Problem requirements: Lines with the word "bladder": copy all of them from the entries below.

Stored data

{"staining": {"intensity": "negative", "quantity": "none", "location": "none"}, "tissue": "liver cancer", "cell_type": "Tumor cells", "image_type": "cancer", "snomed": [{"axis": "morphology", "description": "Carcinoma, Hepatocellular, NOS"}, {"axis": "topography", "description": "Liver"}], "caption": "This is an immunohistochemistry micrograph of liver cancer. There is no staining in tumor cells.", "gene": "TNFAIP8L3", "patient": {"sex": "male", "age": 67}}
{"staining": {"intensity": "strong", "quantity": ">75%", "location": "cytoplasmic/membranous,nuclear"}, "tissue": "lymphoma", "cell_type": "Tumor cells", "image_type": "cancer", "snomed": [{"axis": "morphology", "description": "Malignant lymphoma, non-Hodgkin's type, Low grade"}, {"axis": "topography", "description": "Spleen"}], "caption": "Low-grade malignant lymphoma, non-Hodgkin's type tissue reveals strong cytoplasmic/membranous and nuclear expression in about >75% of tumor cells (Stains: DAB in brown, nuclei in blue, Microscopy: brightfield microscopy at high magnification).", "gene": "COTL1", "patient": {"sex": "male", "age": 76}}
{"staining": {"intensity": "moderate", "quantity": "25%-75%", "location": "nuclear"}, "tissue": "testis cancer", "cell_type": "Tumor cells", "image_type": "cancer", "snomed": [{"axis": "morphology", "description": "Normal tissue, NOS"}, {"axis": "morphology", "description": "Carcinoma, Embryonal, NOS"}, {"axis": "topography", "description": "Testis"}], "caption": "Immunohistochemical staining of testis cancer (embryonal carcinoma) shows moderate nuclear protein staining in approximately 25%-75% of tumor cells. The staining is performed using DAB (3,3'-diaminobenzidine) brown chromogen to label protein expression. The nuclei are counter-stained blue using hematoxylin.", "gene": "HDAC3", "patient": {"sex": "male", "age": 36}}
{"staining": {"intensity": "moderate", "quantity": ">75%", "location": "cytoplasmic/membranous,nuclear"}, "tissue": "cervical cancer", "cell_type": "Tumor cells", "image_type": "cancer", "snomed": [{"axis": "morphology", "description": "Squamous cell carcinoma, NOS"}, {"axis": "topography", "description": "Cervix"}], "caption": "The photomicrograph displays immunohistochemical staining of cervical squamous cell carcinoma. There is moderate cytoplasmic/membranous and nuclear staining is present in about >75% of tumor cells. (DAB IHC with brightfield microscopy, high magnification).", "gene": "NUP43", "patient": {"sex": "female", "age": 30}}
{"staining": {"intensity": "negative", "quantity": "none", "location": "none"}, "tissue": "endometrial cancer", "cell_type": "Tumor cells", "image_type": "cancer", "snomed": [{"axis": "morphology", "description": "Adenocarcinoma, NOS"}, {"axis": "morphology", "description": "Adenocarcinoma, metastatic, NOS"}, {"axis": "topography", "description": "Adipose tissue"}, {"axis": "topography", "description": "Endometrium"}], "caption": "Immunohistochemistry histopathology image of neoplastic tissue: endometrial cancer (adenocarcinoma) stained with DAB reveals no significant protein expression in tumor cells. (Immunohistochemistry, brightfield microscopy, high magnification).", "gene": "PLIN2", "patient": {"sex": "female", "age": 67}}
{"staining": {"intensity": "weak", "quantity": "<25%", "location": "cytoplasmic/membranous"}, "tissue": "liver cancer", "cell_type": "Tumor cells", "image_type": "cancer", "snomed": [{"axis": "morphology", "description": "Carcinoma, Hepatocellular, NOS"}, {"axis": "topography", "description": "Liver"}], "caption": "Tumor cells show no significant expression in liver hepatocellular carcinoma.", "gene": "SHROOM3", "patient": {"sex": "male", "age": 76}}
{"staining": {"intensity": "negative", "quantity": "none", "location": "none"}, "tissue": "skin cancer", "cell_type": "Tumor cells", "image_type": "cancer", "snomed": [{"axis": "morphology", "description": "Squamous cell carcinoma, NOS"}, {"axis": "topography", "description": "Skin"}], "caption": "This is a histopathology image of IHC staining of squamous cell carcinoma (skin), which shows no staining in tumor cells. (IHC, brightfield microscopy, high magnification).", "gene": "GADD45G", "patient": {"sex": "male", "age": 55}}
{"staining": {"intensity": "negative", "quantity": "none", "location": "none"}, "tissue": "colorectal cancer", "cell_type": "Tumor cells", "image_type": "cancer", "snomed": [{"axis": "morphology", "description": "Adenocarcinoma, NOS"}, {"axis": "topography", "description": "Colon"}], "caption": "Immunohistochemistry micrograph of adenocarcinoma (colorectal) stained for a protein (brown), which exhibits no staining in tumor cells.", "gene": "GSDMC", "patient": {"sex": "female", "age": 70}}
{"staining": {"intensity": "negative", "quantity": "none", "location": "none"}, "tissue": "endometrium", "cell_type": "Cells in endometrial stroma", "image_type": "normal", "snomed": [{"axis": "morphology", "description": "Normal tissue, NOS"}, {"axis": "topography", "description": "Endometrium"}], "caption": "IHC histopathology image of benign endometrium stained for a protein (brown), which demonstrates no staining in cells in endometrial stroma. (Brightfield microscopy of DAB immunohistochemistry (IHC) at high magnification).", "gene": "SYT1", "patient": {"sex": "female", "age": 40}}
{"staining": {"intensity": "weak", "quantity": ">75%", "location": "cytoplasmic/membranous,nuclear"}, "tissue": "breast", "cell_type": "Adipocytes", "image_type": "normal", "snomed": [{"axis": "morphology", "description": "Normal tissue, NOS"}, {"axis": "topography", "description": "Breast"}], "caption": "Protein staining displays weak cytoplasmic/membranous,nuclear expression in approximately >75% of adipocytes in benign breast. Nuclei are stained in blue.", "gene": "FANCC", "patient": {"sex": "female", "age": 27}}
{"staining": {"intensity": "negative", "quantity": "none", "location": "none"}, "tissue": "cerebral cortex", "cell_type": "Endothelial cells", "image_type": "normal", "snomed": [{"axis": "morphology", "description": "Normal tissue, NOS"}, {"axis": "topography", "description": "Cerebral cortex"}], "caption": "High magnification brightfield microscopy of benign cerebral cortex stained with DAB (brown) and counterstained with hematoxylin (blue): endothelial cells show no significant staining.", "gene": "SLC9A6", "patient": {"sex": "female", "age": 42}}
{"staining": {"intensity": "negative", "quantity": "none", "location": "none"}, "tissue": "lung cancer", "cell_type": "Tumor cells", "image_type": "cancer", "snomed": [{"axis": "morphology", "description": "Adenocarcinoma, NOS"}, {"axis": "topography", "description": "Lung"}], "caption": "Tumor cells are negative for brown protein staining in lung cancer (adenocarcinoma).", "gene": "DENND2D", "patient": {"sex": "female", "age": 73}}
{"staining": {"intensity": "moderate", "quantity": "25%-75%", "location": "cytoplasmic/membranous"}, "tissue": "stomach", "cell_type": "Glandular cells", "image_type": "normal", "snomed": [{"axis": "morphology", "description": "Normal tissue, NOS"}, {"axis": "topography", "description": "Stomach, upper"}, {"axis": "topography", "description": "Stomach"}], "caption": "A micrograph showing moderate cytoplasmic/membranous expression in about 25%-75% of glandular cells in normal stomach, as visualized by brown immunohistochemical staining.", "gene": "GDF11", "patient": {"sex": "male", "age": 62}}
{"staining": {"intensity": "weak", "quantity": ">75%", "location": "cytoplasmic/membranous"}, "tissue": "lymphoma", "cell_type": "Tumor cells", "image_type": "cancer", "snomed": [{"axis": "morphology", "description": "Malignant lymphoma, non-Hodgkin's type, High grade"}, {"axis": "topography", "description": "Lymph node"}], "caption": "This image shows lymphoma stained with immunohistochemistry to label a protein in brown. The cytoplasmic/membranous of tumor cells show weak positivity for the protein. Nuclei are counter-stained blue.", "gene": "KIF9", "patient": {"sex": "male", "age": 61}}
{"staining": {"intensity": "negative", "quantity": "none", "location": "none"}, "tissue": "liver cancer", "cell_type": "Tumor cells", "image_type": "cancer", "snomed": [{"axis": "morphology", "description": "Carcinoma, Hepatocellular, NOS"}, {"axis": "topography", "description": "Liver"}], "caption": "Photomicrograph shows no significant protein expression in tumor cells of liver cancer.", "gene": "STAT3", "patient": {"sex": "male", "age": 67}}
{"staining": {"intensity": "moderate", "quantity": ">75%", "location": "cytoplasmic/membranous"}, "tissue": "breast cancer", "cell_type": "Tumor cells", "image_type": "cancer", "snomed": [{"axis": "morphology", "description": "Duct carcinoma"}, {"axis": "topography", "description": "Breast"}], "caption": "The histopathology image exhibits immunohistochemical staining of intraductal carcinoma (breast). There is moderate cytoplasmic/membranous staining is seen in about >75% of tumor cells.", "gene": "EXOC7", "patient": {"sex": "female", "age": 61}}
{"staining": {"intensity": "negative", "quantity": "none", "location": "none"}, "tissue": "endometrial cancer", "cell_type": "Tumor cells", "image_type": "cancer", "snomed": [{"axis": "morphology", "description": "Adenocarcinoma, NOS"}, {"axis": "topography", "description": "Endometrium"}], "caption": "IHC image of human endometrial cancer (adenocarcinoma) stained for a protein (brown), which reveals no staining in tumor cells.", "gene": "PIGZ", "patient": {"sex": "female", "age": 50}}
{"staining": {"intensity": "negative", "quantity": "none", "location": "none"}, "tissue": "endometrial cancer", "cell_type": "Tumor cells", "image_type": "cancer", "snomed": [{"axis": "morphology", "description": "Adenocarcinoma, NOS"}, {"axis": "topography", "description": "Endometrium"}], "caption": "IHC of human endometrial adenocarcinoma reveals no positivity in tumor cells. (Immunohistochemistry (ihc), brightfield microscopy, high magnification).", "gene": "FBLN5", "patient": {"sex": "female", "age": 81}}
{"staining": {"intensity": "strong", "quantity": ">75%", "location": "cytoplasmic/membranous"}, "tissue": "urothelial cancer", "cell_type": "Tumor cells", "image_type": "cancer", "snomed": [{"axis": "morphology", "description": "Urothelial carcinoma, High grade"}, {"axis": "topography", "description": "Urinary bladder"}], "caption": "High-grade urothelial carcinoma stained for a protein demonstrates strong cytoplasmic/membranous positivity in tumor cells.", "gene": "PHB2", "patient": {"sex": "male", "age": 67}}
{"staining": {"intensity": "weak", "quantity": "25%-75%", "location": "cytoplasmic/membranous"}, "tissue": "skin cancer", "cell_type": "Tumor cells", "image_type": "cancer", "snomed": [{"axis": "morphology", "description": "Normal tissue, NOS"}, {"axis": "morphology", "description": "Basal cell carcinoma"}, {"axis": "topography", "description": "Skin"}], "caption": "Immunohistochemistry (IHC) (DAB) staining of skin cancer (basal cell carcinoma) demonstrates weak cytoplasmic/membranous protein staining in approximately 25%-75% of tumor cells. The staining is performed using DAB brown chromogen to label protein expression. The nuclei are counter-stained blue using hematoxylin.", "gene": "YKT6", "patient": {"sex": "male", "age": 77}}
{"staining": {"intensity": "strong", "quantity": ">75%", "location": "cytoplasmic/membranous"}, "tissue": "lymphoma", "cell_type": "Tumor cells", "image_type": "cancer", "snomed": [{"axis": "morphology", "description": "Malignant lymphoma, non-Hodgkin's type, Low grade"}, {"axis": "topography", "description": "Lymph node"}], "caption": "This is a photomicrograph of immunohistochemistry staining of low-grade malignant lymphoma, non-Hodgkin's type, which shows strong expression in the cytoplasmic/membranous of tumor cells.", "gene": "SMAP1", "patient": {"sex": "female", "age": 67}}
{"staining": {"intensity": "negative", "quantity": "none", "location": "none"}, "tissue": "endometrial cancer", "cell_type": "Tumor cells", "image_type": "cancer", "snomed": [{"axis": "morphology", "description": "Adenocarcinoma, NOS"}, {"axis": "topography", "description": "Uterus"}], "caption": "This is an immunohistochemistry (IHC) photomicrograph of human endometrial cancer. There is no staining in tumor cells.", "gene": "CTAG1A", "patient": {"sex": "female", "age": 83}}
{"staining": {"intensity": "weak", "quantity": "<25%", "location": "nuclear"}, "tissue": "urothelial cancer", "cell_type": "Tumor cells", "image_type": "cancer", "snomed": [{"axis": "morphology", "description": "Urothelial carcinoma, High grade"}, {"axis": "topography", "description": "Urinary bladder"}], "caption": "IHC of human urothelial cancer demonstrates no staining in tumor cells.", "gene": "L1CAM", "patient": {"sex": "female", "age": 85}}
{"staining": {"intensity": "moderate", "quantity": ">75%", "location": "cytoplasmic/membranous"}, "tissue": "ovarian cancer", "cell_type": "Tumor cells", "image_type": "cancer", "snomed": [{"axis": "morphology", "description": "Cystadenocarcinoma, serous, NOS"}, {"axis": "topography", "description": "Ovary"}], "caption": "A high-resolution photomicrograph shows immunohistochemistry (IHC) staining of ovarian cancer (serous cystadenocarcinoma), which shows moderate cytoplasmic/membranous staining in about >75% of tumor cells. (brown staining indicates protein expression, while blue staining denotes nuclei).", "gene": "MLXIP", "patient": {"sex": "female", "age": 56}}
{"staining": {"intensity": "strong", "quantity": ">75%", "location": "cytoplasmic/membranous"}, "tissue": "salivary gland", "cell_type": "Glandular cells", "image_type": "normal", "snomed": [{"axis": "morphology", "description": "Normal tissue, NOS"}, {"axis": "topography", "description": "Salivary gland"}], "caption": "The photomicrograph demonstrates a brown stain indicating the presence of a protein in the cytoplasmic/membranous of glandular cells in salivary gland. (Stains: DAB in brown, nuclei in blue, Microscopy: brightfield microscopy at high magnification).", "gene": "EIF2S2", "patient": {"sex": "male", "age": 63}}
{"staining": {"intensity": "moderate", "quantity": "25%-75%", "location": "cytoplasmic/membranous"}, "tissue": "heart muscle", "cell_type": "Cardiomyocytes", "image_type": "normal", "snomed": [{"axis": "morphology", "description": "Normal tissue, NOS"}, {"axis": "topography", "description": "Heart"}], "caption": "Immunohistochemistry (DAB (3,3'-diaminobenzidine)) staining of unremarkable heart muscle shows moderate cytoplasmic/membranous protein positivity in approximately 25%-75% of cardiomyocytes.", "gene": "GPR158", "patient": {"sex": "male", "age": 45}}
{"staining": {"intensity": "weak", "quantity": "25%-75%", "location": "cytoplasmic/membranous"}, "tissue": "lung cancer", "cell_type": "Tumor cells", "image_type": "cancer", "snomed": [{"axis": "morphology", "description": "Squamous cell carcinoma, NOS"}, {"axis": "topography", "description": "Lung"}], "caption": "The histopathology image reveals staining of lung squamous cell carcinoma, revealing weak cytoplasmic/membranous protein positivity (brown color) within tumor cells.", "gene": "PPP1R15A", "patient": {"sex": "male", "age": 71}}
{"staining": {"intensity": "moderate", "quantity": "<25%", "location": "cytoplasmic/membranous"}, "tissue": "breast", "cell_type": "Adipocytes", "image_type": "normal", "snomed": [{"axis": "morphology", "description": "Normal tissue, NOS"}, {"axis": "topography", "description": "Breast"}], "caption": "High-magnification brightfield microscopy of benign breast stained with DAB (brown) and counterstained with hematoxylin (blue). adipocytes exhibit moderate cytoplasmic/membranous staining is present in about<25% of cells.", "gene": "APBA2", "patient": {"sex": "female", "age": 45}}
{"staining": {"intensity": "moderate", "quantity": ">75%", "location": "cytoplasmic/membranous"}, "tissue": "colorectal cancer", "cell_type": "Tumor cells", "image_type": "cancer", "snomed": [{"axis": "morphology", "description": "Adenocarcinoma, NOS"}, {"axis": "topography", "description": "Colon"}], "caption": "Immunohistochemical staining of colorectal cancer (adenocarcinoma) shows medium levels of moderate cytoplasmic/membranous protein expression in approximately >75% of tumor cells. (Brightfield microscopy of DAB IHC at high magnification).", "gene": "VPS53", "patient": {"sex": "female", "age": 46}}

Response area:
{"staining": {"intensity": "strong", "quantity": ">75%", "location": "cytoplasmic/membranous"}, "tissue": "urothelial cancer", "cell_type": "Tumor cells", "image_type": "cancer", "snomed": [{"axis": "morphology", "description": "Urothelial carcinoma, High grade"}, {"axis": "topography", "description": "Urinary bladder"}], "caption": "High-grade urothelial carcinoma stained for a protein demonstrates strong cytoplasmic/membranous positivity in tumor cells.", "gene": "PHB2", "patient": {"sex": "male", "age": 67}}
{"staining": {"intensity": "weak", "quantity": "<25%", "location": "nuclear"}, "tissue": "urothelial cancer", "cell_type": "Tumor cells", "image_type": "cancer", "snomed": [{"axis": "morphology", "description": "Urothelial carcinoma, High grade"}, {"axis": "topography", "description": "Urinary bladder"}], "caption": "IHC of human urothelial cancer demonstrates no staining in tumor cells.", "gene": "L1CAM", "patient": {"sex": "female", "age": 85}}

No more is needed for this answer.